Summary — HB 4638 (1969 PA 306; amends MCL 24.207)

Status and timeline
- Introduced: March 12, 2025 (Rep. Noah Arbit and others).
- Enacted: Signed by Governor June 20, 2025.
- Effective date: September 1, 2025.
- Related/tie-bar bills: HB 4640 and HB 4636 (bill text originally made enactment contingent on those bills); companion Senate bill SB 2336.

Purpose / intent
- HB 4638 amends the Administrative Procedures Act of 1969 (sec. 7, MCL 24.207) to specify that certain materials developed by the Department of Environment, Great Lakes, and Energy (EGLE) are not “rules” subject to the Michigan Administrative Procedures Act (APA). Specifically, it excludes “cleanup criteria and target detection limits developed by the department…under part 201 of the natural resources and environmental protection act” from the statutory definition of “rule.”

Key provisions
- Amendment to the definition of “rule” (MCL 24.207): adds an exclusion stating that cleanup criteria and target detection limits established by EGLE under Part 201 (MCL 324.20101–324.20142) are not rules under the APA.
- The statutory change means those EGLE-developed cleanup criteria and target detection limits are not subject to the APA’s rulemaking procedures (e.g., notice-and-comment rulemaking, public hearings, legislative review processes tied to rule promulgation).

Who is affected
- Department of Environment, Great Lakes, and Energy (EGLE): gains ability to develop or revise Part 201 cleanup criteria and target detection limits outside the APA rulemaking framework.
- Regulated parties: responsible parties for contaminated sites (private and municipal), consultants, environmental remediation firms, and permittees who rely on Part 201 standards.
- Public and stakeholders: environmental and community groups, local governments, and citizens concerned with groundwater and surface water cleanup standards and contamination monitoring.
- Administrative/legal processes: regulatory oversight, transparency, opportunities for public input, and procedural avenues for challenge or review may be altered for these specific criteria.

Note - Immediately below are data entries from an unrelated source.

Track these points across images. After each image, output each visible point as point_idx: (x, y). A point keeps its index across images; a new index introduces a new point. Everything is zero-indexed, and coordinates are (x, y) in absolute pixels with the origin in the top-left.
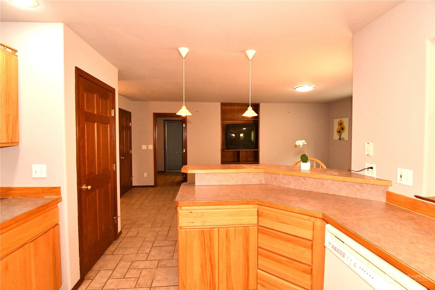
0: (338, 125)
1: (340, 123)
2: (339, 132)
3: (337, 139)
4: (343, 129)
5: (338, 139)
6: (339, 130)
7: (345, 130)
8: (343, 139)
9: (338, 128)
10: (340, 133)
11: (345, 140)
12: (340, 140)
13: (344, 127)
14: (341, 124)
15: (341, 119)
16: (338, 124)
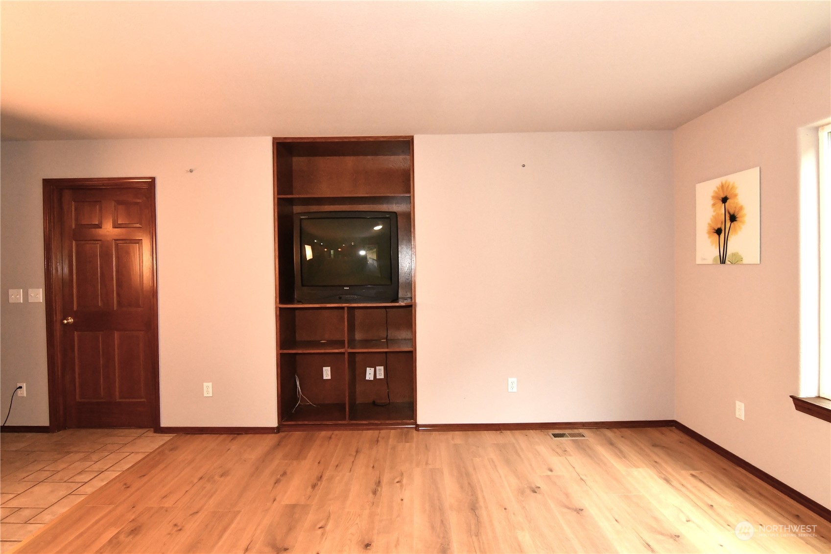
0: (714, 205)
1: (723, 196)
2: (718, 232)
3: (710, 261)
4: (733, 218)
5: (715, 259)
6: (719, 226)
7: (743, 222)
8: (737, 260)
9: (715, 218)
10: (722, 235)
11: (745, 261)
12: (723, 261)
13: (741, 208)
14: (725, 200)
15: (723, 179)
16: (712, 202)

Potential impacts (practical effects)
- Administrative flexibility: EGLE could adopt or adjust cleanup criteria and target detection limits more quickly and without formal APA procedures.
- Reduced procedural requirements: public notice, formal comment periods, and certain legislative oversight associated with rulemaking would not automatically apply to these items.
- Effects on transparency and accountability: stakeholders may have fewer formal opportunities to comment on or contest changes to cleanup standards; legal routes tied to APA-defined rules may be narrower.
- Regulatory certainty: changes could produce faster updates to remediation metrics, but may also raise concerns about predictability for regulated entities and consistency of environmental protections.

Text and statutory reference
- Amends: Administrative Procedures Act of 1969, Section 7 (MCL 24.207), as amended by 2022 PA 134. The excluded materials are described as those developed under Part 201 of the Natural Resources and Environmental Protection Act (MCL 324.20101–324.20142).

Compiled from official sources — confirm details with the bill’s official record.